All lines from the one with "[snowcannon]: https://github.com/shermozle/SnowCannon" through the last line of the data below should be copied exactly; please add nothing.
━━━━━━━━━━━━━━━━━━━━━━━━━━━━━━
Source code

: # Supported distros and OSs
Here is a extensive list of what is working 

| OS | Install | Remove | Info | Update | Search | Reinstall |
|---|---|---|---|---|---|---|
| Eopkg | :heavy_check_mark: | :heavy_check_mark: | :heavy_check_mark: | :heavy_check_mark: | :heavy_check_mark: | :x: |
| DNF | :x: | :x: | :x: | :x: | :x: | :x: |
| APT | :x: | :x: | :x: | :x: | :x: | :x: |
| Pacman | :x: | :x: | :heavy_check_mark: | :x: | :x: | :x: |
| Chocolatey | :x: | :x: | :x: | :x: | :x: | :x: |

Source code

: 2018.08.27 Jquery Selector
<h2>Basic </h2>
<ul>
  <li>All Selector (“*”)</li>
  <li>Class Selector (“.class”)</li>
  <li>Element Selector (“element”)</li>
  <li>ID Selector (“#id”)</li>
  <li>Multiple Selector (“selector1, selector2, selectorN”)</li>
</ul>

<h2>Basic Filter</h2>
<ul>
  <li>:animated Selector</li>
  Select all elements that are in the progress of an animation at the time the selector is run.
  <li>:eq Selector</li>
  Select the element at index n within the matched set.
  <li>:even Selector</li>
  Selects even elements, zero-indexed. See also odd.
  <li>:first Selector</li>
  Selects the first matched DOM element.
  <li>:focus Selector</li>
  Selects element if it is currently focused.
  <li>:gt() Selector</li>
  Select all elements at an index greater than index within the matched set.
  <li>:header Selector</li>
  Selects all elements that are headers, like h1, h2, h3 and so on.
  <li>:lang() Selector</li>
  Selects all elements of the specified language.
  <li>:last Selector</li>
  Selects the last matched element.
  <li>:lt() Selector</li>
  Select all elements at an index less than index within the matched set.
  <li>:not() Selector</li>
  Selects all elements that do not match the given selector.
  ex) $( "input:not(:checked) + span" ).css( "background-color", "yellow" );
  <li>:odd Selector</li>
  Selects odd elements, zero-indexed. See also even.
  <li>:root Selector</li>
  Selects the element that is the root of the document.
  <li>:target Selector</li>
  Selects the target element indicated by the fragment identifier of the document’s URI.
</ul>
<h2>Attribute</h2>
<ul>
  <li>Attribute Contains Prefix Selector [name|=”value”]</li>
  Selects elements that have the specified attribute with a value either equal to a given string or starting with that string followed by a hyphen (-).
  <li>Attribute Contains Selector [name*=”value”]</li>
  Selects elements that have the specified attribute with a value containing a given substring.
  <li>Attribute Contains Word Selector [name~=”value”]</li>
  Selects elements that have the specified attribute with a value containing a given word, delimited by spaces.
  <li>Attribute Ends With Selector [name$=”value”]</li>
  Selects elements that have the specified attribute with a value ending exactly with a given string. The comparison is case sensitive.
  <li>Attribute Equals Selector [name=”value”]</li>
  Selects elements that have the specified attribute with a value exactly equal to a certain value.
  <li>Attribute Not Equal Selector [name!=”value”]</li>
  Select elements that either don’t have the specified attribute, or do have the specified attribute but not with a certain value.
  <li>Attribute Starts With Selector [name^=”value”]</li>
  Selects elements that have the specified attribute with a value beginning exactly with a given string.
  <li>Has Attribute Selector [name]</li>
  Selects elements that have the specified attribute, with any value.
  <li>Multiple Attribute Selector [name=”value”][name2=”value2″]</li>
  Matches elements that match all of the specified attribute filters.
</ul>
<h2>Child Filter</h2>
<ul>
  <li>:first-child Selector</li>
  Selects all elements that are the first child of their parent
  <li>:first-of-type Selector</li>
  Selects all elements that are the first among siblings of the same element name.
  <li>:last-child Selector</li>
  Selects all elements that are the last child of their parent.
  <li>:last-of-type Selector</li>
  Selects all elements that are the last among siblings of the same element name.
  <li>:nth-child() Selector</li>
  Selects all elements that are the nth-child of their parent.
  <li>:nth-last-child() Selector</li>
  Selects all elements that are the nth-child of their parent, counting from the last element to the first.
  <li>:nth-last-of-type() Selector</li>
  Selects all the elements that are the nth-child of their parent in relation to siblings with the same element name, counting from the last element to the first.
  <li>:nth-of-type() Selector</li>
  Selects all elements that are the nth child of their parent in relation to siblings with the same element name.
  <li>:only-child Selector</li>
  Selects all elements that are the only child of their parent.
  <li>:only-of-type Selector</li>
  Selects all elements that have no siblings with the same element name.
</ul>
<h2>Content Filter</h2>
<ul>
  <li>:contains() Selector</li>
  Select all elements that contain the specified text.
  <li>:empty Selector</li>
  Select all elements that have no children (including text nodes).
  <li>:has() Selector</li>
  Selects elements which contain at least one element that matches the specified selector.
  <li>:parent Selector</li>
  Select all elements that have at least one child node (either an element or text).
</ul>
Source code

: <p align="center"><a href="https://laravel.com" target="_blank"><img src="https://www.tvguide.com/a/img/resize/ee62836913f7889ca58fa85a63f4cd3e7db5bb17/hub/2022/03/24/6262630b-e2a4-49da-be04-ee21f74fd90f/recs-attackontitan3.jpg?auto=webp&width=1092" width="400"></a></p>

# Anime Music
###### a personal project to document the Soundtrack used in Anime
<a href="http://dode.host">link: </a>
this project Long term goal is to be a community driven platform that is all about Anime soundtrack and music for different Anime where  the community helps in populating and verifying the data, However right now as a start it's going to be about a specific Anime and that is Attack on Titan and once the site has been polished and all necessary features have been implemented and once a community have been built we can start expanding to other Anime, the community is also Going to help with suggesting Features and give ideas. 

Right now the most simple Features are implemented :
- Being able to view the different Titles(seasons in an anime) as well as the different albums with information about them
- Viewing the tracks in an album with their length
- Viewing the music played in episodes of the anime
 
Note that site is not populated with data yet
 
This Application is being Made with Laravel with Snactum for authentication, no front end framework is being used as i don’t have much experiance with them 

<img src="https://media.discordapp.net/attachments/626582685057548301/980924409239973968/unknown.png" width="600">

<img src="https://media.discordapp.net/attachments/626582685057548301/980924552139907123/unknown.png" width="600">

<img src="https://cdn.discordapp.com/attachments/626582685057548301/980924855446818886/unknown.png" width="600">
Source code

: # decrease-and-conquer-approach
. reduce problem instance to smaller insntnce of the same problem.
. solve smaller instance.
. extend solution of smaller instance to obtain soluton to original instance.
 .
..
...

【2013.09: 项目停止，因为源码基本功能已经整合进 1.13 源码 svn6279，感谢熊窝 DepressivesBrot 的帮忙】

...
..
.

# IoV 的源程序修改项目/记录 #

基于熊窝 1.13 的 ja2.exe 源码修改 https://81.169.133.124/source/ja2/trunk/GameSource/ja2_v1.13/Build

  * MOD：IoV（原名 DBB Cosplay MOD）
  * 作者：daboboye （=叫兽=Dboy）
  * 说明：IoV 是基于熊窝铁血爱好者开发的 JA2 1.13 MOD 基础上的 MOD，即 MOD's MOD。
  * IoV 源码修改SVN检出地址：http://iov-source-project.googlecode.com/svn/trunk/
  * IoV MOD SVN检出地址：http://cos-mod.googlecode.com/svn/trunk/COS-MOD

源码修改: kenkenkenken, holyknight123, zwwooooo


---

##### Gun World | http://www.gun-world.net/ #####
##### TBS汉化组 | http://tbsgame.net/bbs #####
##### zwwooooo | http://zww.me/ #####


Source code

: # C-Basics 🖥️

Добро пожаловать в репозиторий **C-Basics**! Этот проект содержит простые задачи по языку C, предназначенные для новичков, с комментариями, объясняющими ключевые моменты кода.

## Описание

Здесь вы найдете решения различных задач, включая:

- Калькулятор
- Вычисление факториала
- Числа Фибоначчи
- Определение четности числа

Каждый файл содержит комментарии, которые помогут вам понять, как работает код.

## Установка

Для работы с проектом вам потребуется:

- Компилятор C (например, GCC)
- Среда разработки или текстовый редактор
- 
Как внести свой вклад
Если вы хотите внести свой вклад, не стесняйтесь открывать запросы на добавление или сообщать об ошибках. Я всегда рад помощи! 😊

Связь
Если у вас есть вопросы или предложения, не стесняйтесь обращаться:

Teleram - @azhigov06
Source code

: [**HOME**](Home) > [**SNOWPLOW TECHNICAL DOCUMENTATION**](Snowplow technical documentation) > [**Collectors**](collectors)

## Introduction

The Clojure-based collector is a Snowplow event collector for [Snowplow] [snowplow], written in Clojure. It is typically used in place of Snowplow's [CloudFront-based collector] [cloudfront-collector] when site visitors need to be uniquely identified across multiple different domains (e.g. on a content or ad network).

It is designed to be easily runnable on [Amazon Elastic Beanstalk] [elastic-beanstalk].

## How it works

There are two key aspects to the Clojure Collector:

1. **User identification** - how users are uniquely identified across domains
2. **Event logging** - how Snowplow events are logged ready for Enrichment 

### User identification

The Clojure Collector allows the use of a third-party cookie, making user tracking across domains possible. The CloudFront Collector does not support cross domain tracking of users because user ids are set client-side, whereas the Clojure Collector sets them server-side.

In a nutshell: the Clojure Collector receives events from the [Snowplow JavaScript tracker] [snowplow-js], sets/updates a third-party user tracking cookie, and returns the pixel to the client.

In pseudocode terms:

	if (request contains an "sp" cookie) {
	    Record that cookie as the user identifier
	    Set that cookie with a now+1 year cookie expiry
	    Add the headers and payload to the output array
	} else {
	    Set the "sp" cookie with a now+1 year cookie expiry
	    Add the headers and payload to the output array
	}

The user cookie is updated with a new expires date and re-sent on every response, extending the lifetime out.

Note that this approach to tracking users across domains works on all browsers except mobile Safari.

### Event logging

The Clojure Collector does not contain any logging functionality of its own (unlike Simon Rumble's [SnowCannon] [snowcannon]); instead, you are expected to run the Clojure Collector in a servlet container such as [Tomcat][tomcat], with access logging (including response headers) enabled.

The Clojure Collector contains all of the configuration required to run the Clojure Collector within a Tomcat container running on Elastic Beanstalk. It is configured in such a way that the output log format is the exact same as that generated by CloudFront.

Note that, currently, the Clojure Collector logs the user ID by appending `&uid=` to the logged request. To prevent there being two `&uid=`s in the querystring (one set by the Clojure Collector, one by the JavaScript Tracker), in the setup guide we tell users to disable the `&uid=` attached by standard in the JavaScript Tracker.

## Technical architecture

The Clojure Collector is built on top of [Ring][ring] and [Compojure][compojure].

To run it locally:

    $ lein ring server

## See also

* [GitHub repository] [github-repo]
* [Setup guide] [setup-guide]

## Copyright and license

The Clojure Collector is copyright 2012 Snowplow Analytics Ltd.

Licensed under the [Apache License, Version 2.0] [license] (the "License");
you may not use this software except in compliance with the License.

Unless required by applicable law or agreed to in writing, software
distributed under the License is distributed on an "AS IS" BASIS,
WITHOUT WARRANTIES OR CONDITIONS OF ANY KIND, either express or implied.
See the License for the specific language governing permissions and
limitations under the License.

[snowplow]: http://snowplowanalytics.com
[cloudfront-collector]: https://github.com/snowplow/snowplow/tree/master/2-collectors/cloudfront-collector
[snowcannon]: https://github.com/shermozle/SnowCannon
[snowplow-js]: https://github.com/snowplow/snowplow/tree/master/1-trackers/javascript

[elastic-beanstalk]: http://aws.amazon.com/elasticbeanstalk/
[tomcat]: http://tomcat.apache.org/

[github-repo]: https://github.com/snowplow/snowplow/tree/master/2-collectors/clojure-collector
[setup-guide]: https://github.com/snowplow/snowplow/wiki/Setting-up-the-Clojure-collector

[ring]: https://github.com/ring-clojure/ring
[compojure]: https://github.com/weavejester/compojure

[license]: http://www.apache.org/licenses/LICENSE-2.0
━━━━━━━━━━━━━━━━━━━━━━━━━━━━━━
> _SOLUTION_
[snowcannon]: https://github.com/shermozle/SnowCannon
[snowplow-js]: https://github.com/snowplow/snowplow/tree/master/1-trackers/javascript

[elastic-beanstalk]: http://aws.amazon.com/elasticbeanstalk/
[tomcat]: http://tomcat.apache.org/

[github-repo]: https://github.com/snowplow/snowplow/tree/master/2-collectors/clojure-collector
[setup-guide]: https://github.com/snowplow/snowplow/wiki/Setting-up-the-Clojure-collector

[ring]: https://github.com/ring-clojure/ring
[compojure]: https://github.com/weavejester/compojure

[license]: http://www.apache.org/licenses/LICENSE-2.0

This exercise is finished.